My knife still in custom in US post office, I will post when my knife come, but I didn't ask for hamon line, maybe white or blue steel got better custom for that. So far for price range, I very happy for good knife and price, just a bit expensive compare to the size 195mm from different maker without Honyaki knife.


----------



## tienowen (Sep 14, 2017)




----------



## tienowen (Sep 14, 2017)

Back side of the knife


----------



## zitangy (Sep 14, 2017)

thanks for the pics.....z


----------



## KimBronnum (Sep 14, 2017)

Toyamas are fantastisk
- Kim


----------



## jklip13 (Sep 15, 2017)

In my opinion, it really doesnt matter very much, I would save some money and put it into your Usuba or yanagiba.
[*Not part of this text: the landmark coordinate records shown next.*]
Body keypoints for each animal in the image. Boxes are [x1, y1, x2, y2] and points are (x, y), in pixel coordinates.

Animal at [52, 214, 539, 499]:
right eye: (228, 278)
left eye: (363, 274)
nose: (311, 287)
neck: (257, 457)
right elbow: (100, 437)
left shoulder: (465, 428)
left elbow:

For me the quality of a deba is not SO crucial as with other knives.


----------



## StonedEdge (Sep 15, 2017)

Not to break up this thread...but how is G 3 steel? How does it perform for a deba?


----------



## Star (Sep 17, 2017)

I ended up purchasing the 180mm Yoshihiro Hongasumi Blue Steel Deba. I am by no means versed in filleting but it appears to the job. I have been careful to immediately wash in hot water and apply oil after use.

Grade: Hongasumi
Bolster Material: Water Buffalo Horn (color varies)
HRC: 63-64
Handle Shape: Octagonal
Material High Carbon: Blue Steel #2


----------



## ThEoRy (Sep 18, 2017)

Love my Yoshihiro deba.

[video=youtube;kuT0HfNyBAs]https://www.youtube.com/watch?v=kuT0HfNyBAs[/video]


----------



## zitangy (Sep 18, 2017)

Lovely....


----------